#### Problem requirements:
For each entry below, copy the text exactly and leave out any picture.

────

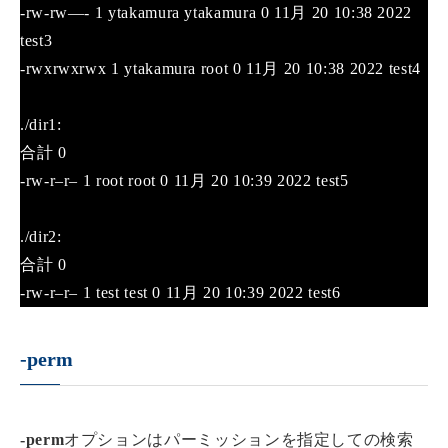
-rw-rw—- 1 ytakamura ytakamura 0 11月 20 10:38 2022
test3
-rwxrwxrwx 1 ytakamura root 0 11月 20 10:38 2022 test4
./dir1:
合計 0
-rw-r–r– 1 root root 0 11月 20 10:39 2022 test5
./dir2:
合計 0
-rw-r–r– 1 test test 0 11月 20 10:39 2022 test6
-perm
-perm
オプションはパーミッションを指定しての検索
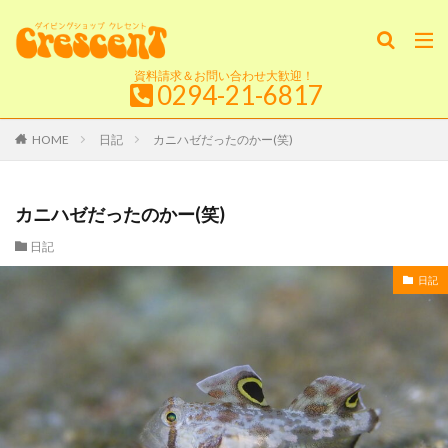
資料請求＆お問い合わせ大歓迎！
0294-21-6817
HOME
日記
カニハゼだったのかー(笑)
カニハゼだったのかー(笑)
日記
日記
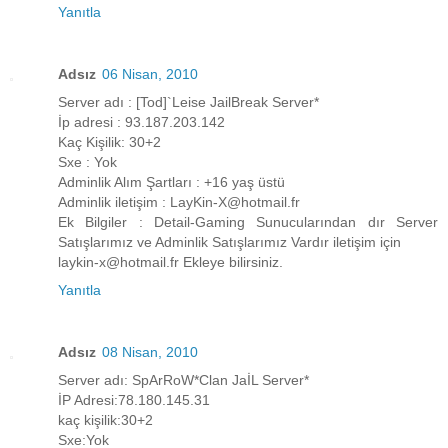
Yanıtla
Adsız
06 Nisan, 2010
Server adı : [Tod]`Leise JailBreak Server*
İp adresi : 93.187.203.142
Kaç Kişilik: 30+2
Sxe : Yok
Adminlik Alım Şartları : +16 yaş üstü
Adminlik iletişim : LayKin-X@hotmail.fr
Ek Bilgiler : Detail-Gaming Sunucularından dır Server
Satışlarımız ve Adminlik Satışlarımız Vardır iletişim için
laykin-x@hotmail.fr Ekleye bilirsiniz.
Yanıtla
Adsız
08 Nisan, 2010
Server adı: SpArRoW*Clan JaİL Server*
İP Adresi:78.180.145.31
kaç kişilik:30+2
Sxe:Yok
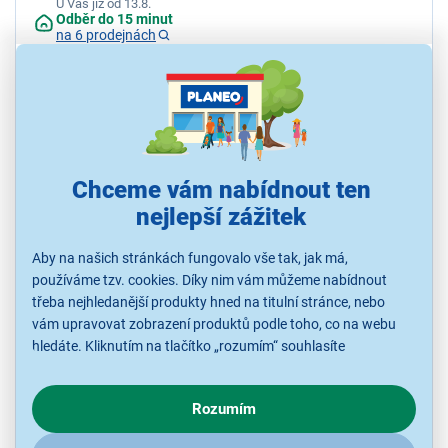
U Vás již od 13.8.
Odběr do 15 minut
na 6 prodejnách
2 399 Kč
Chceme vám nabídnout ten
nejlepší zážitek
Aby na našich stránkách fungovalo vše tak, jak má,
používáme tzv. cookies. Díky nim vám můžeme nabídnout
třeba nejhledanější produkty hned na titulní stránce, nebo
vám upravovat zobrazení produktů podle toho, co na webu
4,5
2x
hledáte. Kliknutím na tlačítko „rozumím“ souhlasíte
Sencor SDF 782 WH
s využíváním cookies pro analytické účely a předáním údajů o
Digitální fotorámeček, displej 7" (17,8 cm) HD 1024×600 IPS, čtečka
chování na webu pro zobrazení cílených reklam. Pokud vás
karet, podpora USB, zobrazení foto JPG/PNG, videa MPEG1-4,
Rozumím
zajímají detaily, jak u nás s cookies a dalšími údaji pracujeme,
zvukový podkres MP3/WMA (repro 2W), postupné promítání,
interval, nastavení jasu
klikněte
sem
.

────

#### Answer to this exercise:
-rw-rw—- 1 ytakamura ytakamura 0 11月 20 10:38 2022
test3
-rwxrwxrwx 1 ytakamura root 0 11月 20 10:38 2022 test4
./dir1:
合計 0
-rw-r–r– 1 root root 0 11月 20 10:39 2022 test5
./dir2:
合計 0
-rw-r–r– 1 test test 0 11月 20 10:39 2022 test6
-perm
-perm
オプションはパーミッションを指定しての検索
資料請求＆お問い合わせ大歓迎！
0294-21-6817
HOME
日記
カニハゼだったのかー(笑)
カニハゼだったのかー(笑)
日記
日記
Yanıtla
Adsız
06 Nisan, 2010
Server adı : [Tod]`Leise JailBreak Server*
İp adresi : 93.187.203.142
Kaç Kişilik: 30+2
Sxe : Yok
Adminlik Alım Şartları : +16 yaş üstü
Adminlik iletişim : LayKin-X@hotmail.fr
Ek Bilgiler : Detail-Gaming Sunucularından dır Server
Satışlarımız ve Adminlik Satışlarımız Vardır iletişim için
laykin-x@hotmail.fr Ekleye bilirsiniz.
Yanıtla
Adsız
08 Nisan, 2010
Server adı: SpArRoW*Clan JaİL Server*
İP Adresi:78.180.145.31
kaç kişilik:30+2
Sxe:Yok
U Vás již od 13.8.
Odběr do 15 minut
na 6 prodejnách
2 399 Kč
Chceme vám nabídnout ten
nejlepší zážitek
Aby na našich stránkách fungovalo vše tak, jak má,
používáme tzv. cookies. Díky nim vám můžeme nabídnout
třeba nejhledanější produkty hned na titulní stránce, nebo
vám upravovat zobrazení produktů podle toho, co na webu
4,5
2x
hledáte. Kliknutím na tlačítko „rozumím“ souhlasíte
Sencor SDF 782 WH
s využíváním cookies pro analytické účely a předáním údajů o
Digitální fotorámeček, displej 7" (17,8 cm) HD 1024×600 IPS, čtečka
chování na webu pro zobrazení cílených reklam. Pokud vás
karet, podpora USB, zobrazení foto JPG/PNG, videa MPEG1-4,
Rozumím
zajímají detaily, jak u nás s cookies a dalšími údaji pracujeme,
zvukový podkres MP3/WMA (repro 2W), postupné promítání,
interval, nastavení jasu
klikněte
sem
.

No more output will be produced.